I applied this patch on top of 6.11.4 but can still see "Allocator 
stuck" in dmesg. I see the following before and after the patch:-

"BUG: unable to handle page fault for address: fffffffffffff81b
#PF: supervisor read access in kernel mode
#PF: error_code(0x0000) - not-present page"

...

"RIP: 0010:bch2_btree_path_peek_slot+0x64/0x210 [bcachefs]"


A longer log snippet of "allocator stuck" and the above are at: 
https://pastebin.com/ptuzaryi


I did fsck after FS got stuck, and errors were found and fixed, but 
issue happens again, before and after the patch.

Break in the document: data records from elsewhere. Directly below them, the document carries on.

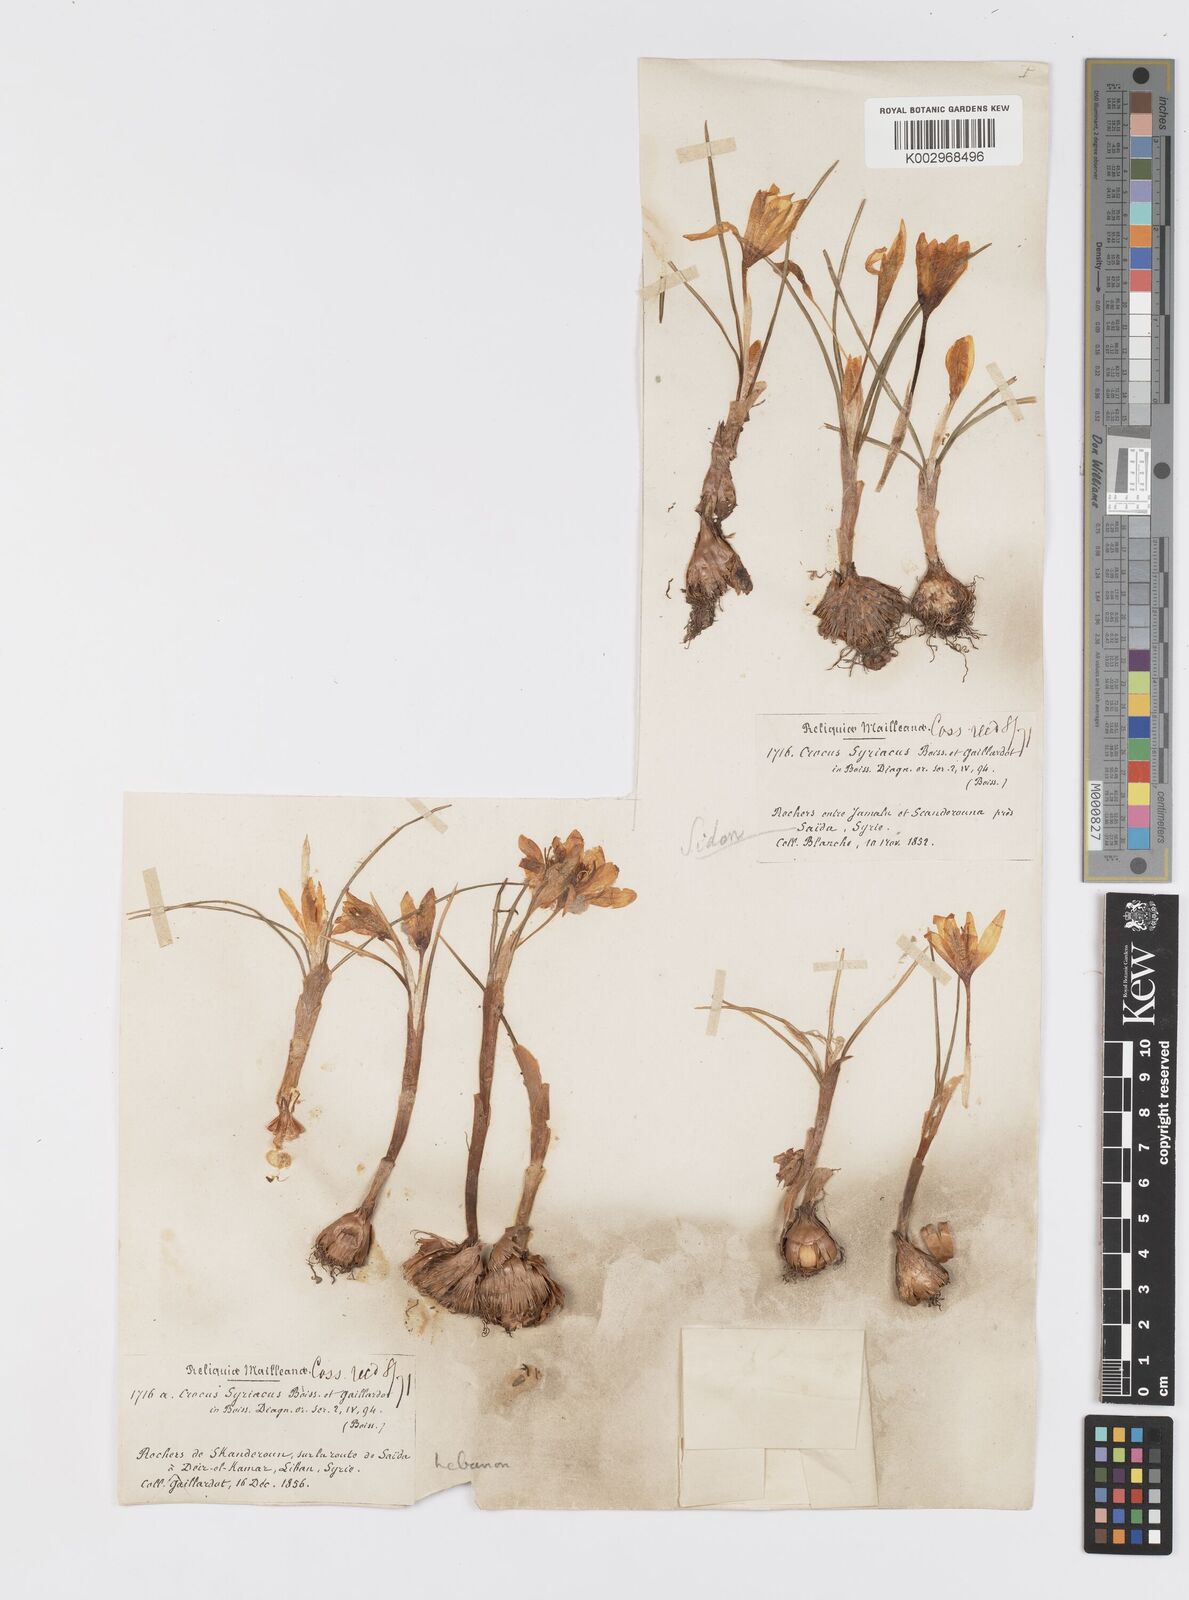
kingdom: Plantae
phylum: Tracheophyta
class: Liliopsida
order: Asparagales
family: Iridaceae
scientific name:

Some info that might be needed: I'm using ECC RAM, 2x SAS SSDs, 2x SATA 
HDDs, LUKS, and the following opts:

starting version 1.12: rebalance_work_acct_fix 
opts=metadata_replicas=2,data_replicas=2,metadata_replicas_required=2,data_replicas_required=2,

metadata_checksum=xxhash,data_checksum=xxhash,compression=lz4,background_compression=gzip,metadata_target=ssd,foreground_target=ssd,

background_target=hdd,promote_target=ssd


Let me know if I can help.


Thanks!

Ahmad